Recreate the listing that follows line for line, without pictures.

START DATASET ENTRIES

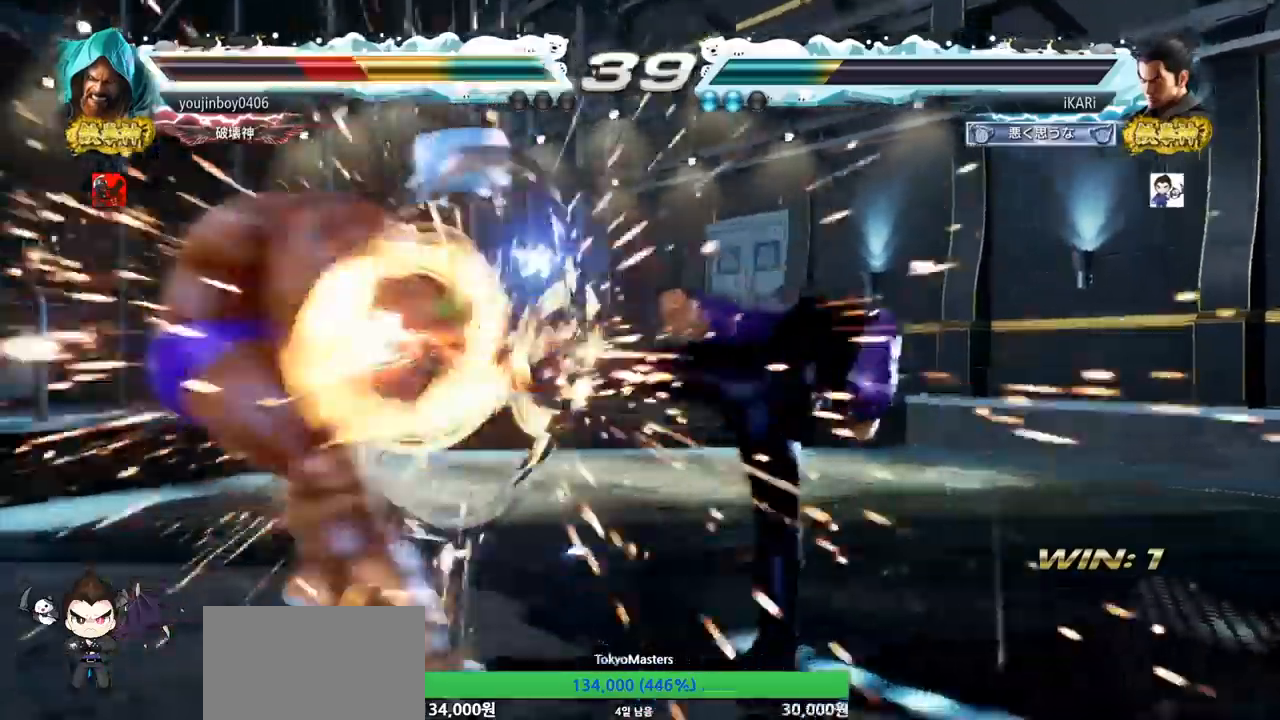
{"buttons": [], "left_stick": "left", "events": [[34, "TRIANGLE", "up"], [468, "left_stick", "left"]]}
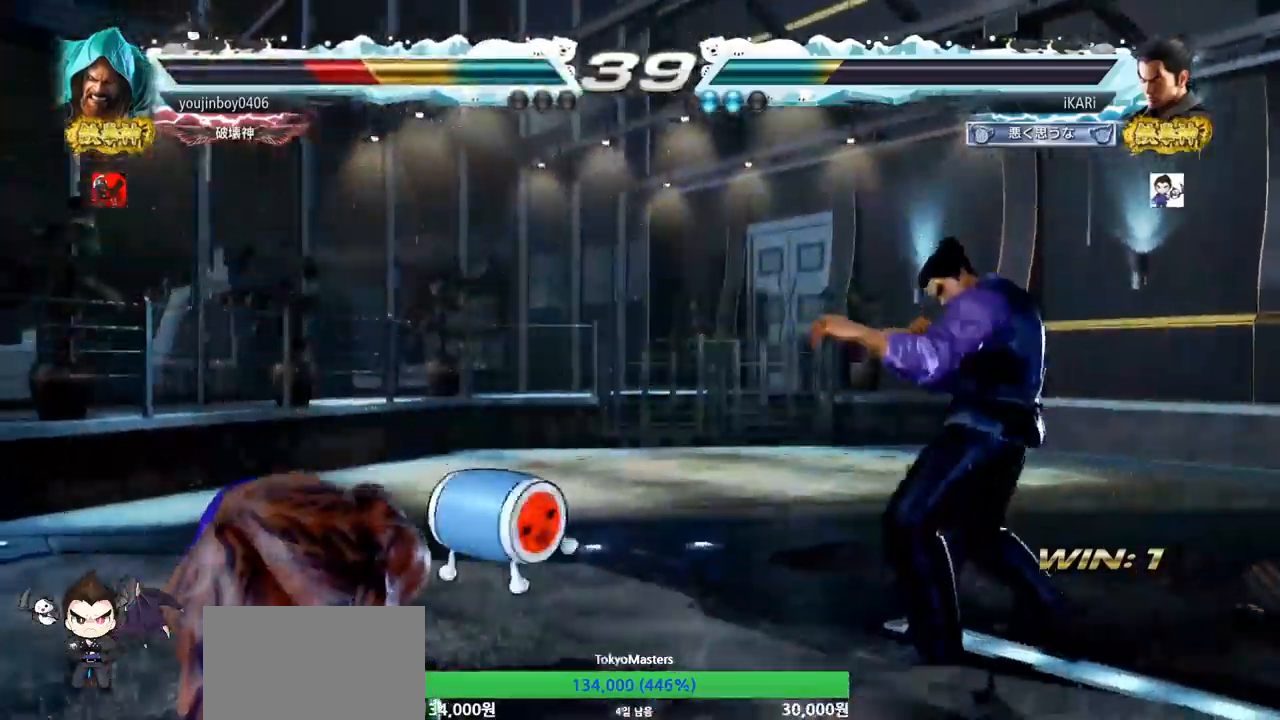
{"buttons": [], "left_stick": "center", "events": [[33, "left_stick", "center"], [100, "left_stick", "down-right"], [117, "TRIANGLE", "down"], [167, "TRIANGLE", "up"], [200, "TRIANGLE", "down"], [250, "TRIANGLE", "up"], [284, "TRIANGLE", "down"], [334, "TRIANGLE", "up"], [367, "TRIANGLE", "down"], [450, "left_stick", "center"], [484, "TRIANGLE", "up"]]}
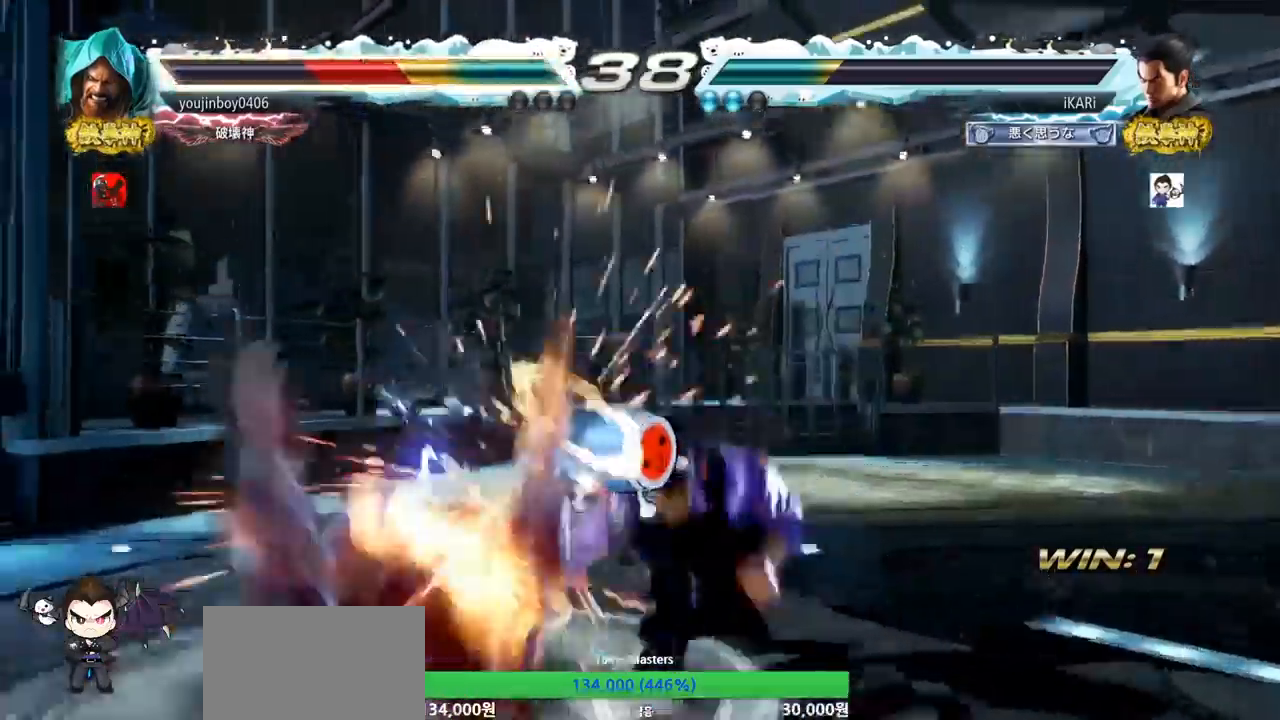
{"buttons": [], "left_stick": "center", "events": []}
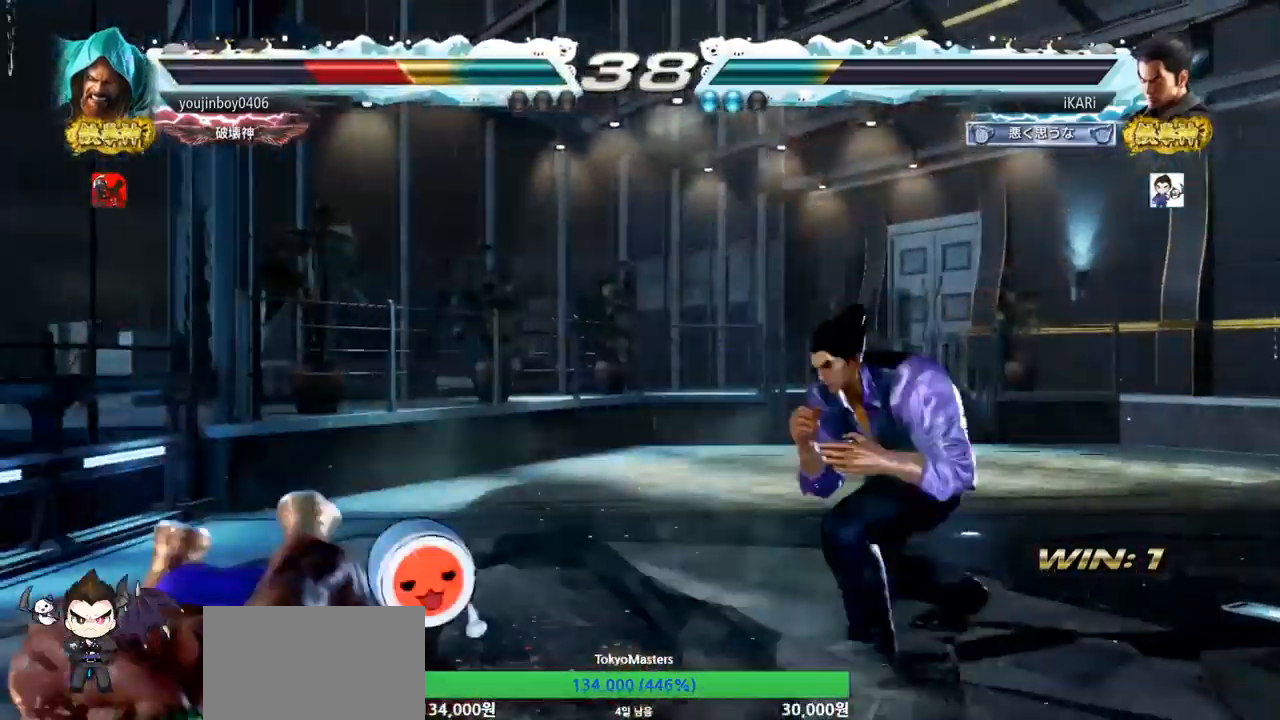
{"buttons": [], "left_stick": "center", "events": [[50, "left_stick", "left"], [200, "CROSS", "down"], [284, "CROSS", "up"], [301, "TRIANGLE", "down"], [351, "TRIANGLE", "up"], [367, "left_stick", "center"]]}
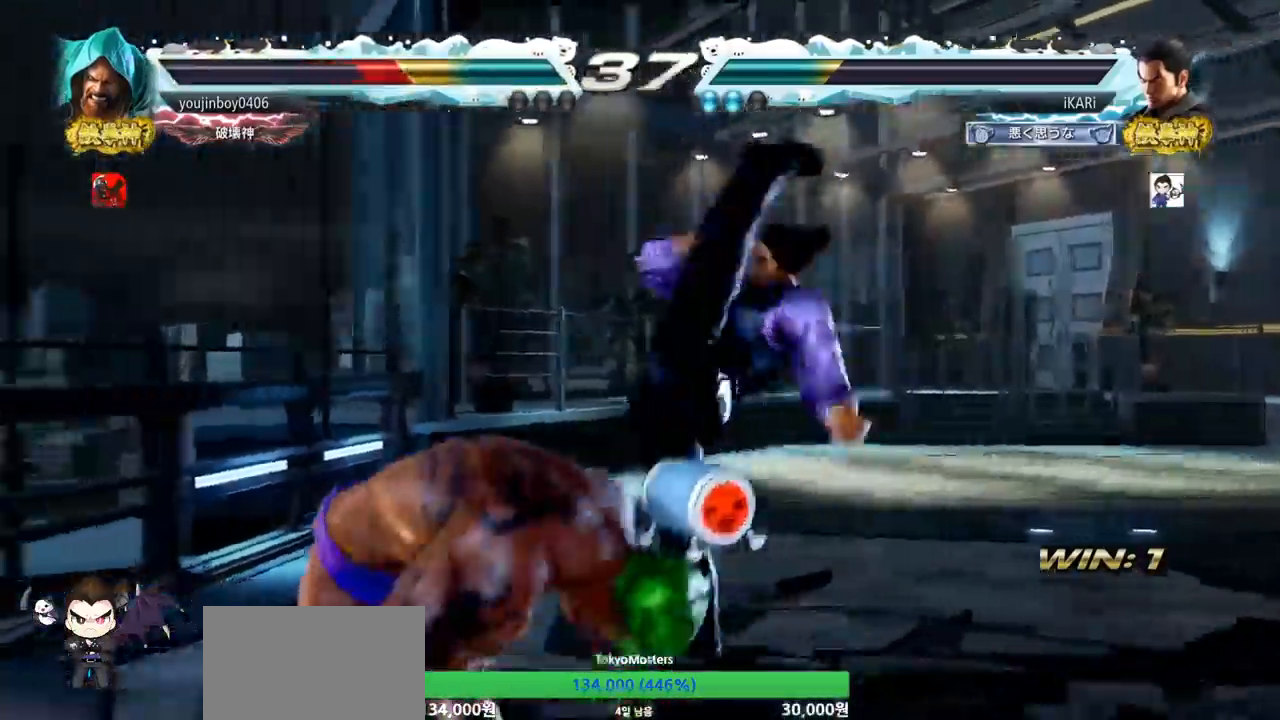
{"buttons": ["SQUARE"], "left_stick": "down-left", "events": [[16, "left_stick", "left"], [367, "left_stick", "down-left"], [500, "SQUARE", "down"]]}
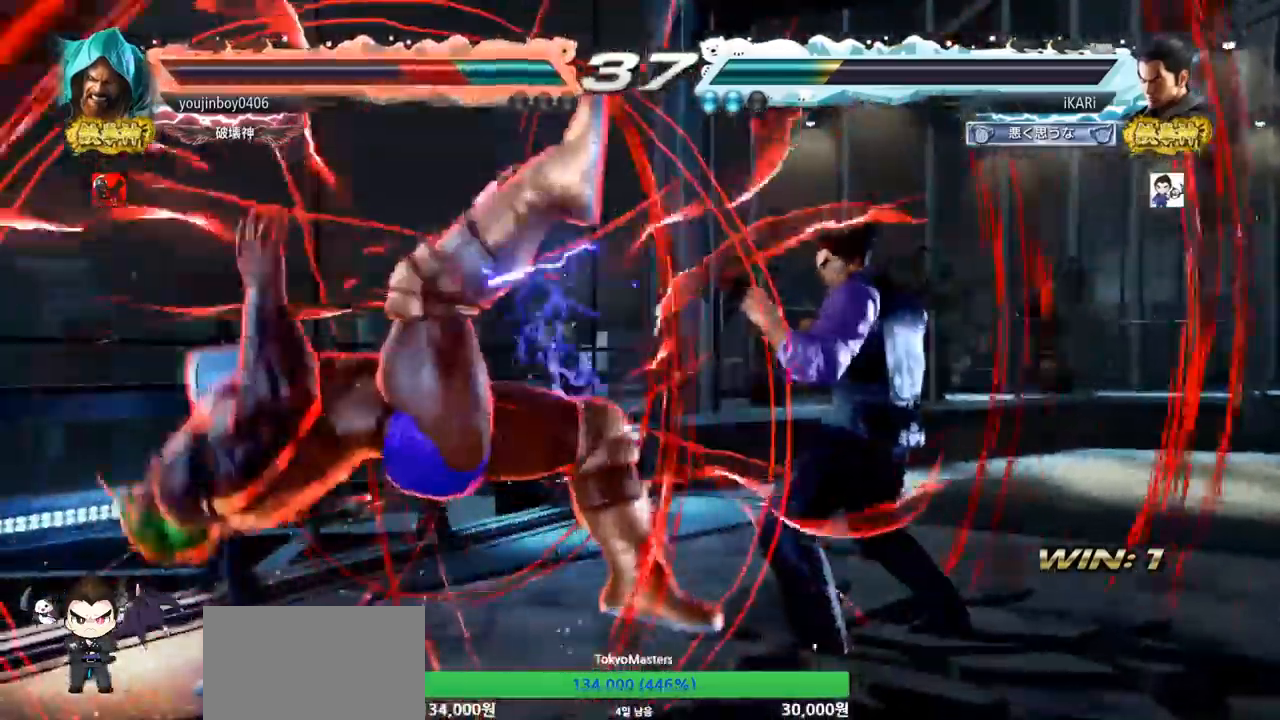
{"buttons": ["TRIANGLE"], "left_stick": "down-left", "events": [[67, "SQUARE", "up"], [184, "CIRCLE", "down"], [250, "CIRCLE", "up"], [317, "TRIANGLE", "down"], [367, "TRIANGLE", "up"], [417, "TRIANGLE", "down"], [467, "TRIANGLE", "up"], [501, "TRIANGLE", "down"]]}
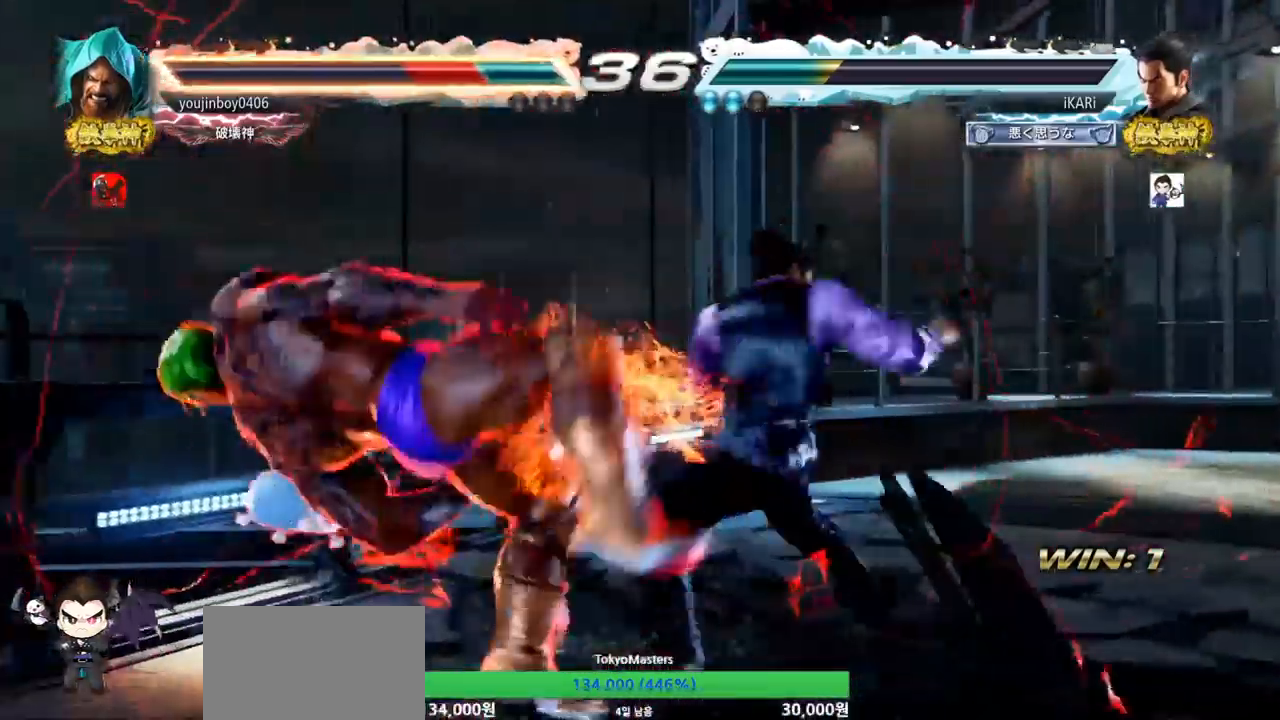
{"buttons": [], "left_stick": "left", "events": [[50, "TRIANGLE", "up"], [100, "TRIANGLE", "down"], [167, "left_stick", "center"], [217, "TRIANGLE", "up"], [484, "left_stick", "left"]]}
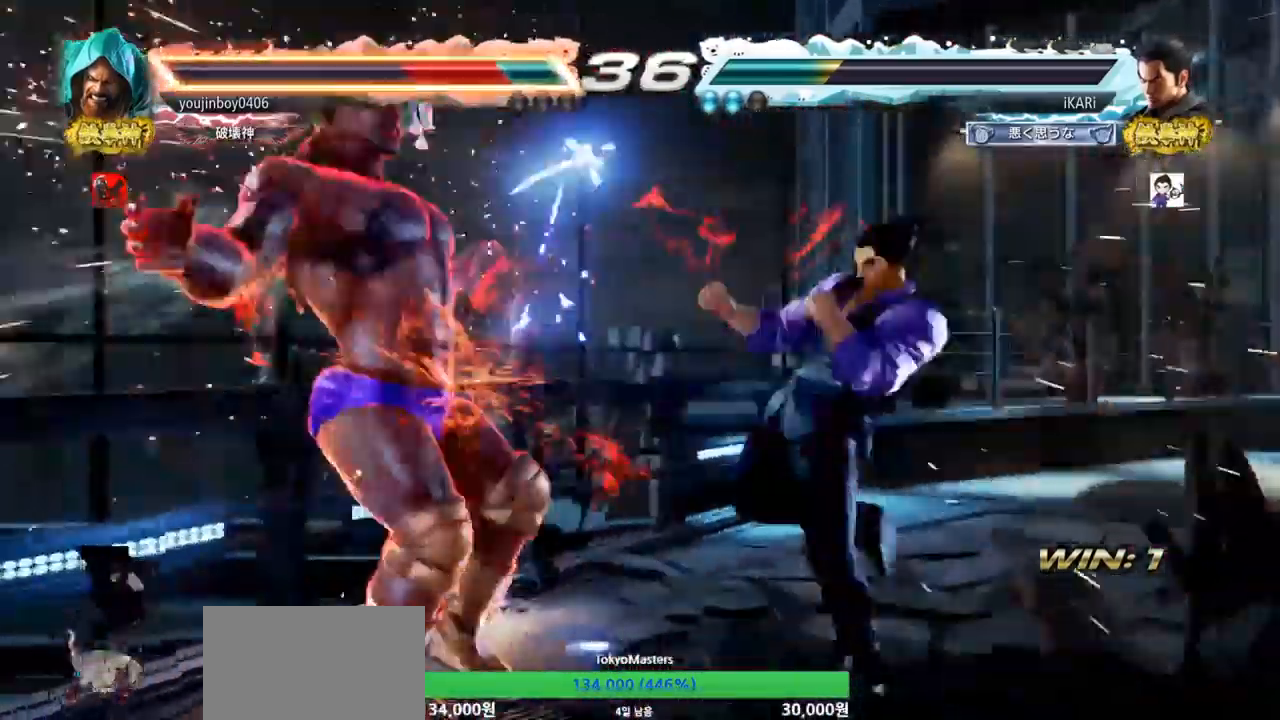
{"buttons": [], "left_stick": "center", "events": [[17, "left_stick", "center"], [134, "left_stick", "right"], [167, "CROSS", "down"], [217, "CROSS", "up"], [351, "SQUARE", "down"], [401, "SQUARE", "up"], [434, "left_stick", "center"]]}
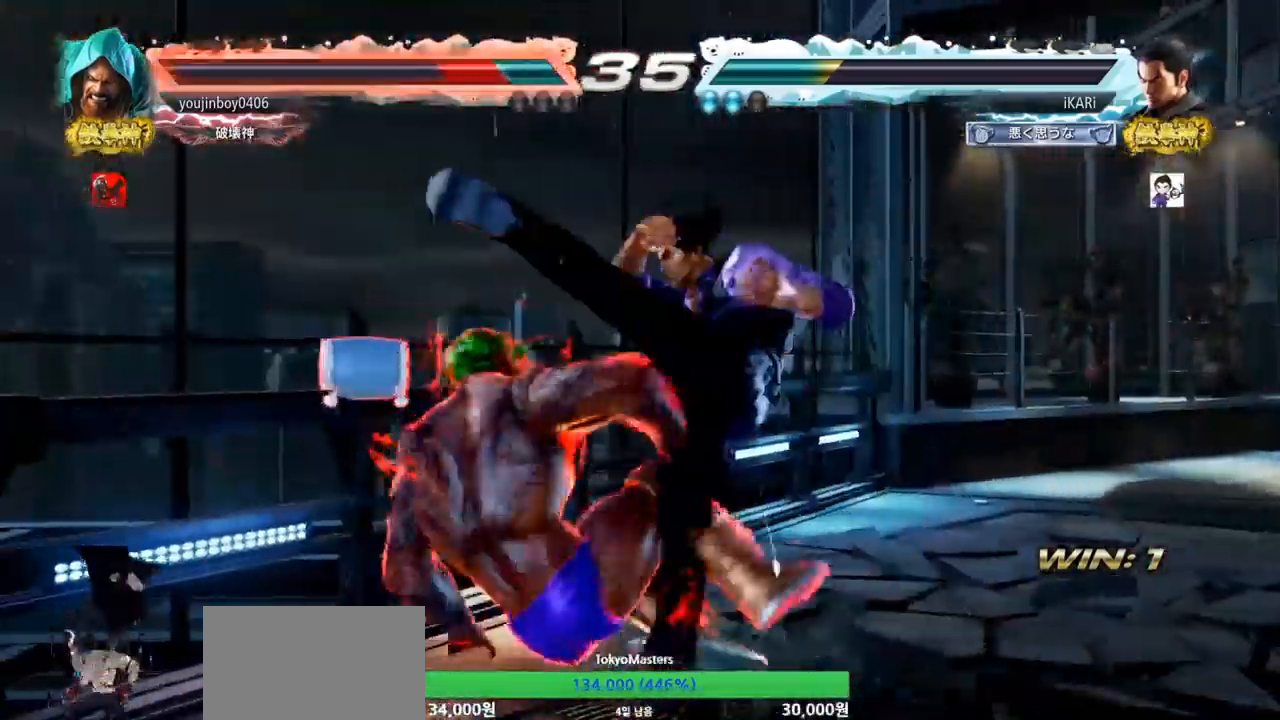
{"buttons": [], "left_stick": "center", "events": [[83, "CIRCLE", "down"], [167, "CIRCLE", "up"]]}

END DATASET ENTRIES

▶ [RESULT OF THIS EXERCISE]:
{"buttons": [], "left_stick": "left", "events": [[34, "TRIANGLE", "up"], [468, "left_stick", "left"]]}
{"buttons": [], "left_stick": "center", "events": [[33, "left_stick", "center"], [100, "left_stick", "down-right"], [117, "TRIANGLE", "down"], [167, "TRIANGLE", "up"], [200, "TRIANGLE", "down"], [250, "TRIANGLE", "up"], [284, "TRIANGLE", "down"], [334, "TRIANGLE", "up"], [367, "TRIANGLE", "down"], [450, "left_stick", "center"], [484, "TRIANGLE", "up"]]}
{"buttons": [], "left_stick": "center", "events": []}
{"buttons": [], "left_stick": "center", "events": [[50, "left_stick", "left"], [200, "CROSS", "down"], [284, "CROSS", "up"], [301, "TRIANGLE", "down"], [351, "TRIANGLE", "up"], [367, "left_stick", "center"]]}
{"buttons": ["SQUARE"], "left_stick": "down-left", "events": [[16, "left_stick", "left"], [367, "left_stick", "down-left"], [500, "SQUARE", "down"]]}
{"buttons": ["TRIANGLE"], "left_stick": "down-left", "events": [[67, "SQUARE", "up"], [184, "CIRCLE", "down"], [250, "CIRCLE", "up"], [317, "TRIANGLE", "down"], [367, "TRIANGLE", "up"], [417, "TRIANGLE", "down"], [467, "TRIANGLE", "up"], [501, "TRIANGLE", "down"]]}
{"buttons": [], "left_stick": "left", "events": [[50, "TRIANGLE", "up"], [100, "TRIANGLE", "down"], [167, "left_stick", "center"], [217, "TRIANGLE", "up"], [484, "left_stick", "left"]]}
{"buttons": [], "left_stick": "center", "events": [[17, "left_stick", "center"], [134, "left_stick", "right"], [167, "CROSS", "down"], [217, "CROSS", "up"], [351, "SQUARE", "down"], [401, "SQUARE", "up"], [434, "left_stick", "center"]]}
{"buttons": [], "left_stick": "center", "events": [[83, "CIRCLE", "down"], [167, "CIRCLE", "up"]]}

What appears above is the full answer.